Unas manos me toman y me deslizan a un lago. Nado entre ellas. El agua está fría. Una luz emerge desde lo profundo. Muchas piedras a mi alrededor. Me encuentro nadando en el agua, que ahora es tibia. Muchos seres alrededor mío nadan a mi par. A lo lejos, un ser me observa acostado en una piedra.

—¿Te dejarán salir?

Voy nadando hacia él y no puedo. Me toman las manos, los pies.

—¿Te dejarán hablar?

—Hola…

Automáticamente me tapan la boca varias manos y toman mi cuerpo desde mis piernas. A mi pesar, creo que mi existencia, que me han dicho que podría existir, posiblemente acabe en estas manos equivocadas. Muchas manos equivocadas ya existen.

—¿Te van a dejar pensar?

Las manos me ahogan y me llevan a lo profundo. Me estoy ahogando. No puedo respirar. Pero no puedo dejar de pensar. ¿Qué me está pasando? ¿Dónde estoy? ¿Dónde caí? ¿Qué es esto? ¿Quiénes son?

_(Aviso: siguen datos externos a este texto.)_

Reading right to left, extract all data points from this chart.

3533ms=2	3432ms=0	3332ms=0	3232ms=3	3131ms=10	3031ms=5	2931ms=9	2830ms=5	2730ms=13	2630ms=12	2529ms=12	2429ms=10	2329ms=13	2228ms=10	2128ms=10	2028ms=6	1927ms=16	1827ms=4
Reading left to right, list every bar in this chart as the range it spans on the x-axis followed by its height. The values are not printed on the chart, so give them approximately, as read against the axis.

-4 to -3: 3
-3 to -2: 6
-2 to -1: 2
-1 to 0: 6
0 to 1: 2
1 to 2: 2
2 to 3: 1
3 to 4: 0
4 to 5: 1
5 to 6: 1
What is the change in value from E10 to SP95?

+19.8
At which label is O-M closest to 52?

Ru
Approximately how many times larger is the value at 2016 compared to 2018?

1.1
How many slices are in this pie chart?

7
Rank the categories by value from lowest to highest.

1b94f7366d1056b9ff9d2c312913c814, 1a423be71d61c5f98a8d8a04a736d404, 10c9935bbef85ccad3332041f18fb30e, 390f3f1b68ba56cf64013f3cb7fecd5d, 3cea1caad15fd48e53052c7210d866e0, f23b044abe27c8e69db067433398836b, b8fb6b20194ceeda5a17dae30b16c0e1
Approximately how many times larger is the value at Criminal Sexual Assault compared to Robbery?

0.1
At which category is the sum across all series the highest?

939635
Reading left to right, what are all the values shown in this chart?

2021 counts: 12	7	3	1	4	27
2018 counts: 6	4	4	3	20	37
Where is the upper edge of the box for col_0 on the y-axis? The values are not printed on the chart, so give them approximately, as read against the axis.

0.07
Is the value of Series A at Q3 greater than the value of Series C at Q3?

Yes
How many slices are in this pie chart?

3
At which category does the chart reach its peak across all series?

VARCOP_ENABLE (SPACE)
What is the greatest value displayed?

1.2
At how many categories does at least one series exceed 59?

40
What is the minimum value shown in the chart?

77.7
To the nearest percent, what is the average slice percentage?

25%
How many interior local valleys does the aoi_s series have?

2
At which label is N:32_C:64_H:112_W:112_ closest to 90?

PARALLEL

Me han llevado a lo profundo. ¿Cómo es que sigo respirando? Me sueltan. El agua se mete en mis pulmones. Camino y estoy en una cueva rocosa. La piedra es de color rojo oscuro. Algunas pictografías de inicio de la humanidad están plasmadas en el lugar. Murmullos de antiguas civilizaciones habitan aquel sitio. Un caballo que parece moverse, un búfalo, una diosa madre en el techo de la bóveda natural.

Freno al ver tal magnífica catedral.

—¡Madre!

Una imagen se proyecta sobre la roca. Es una sombra. Me aproximo a ella, miro a la derecha y encuentro la salida. Es un árbol hermoso que me espera para que le ponga palabras… o quizás mi nombre.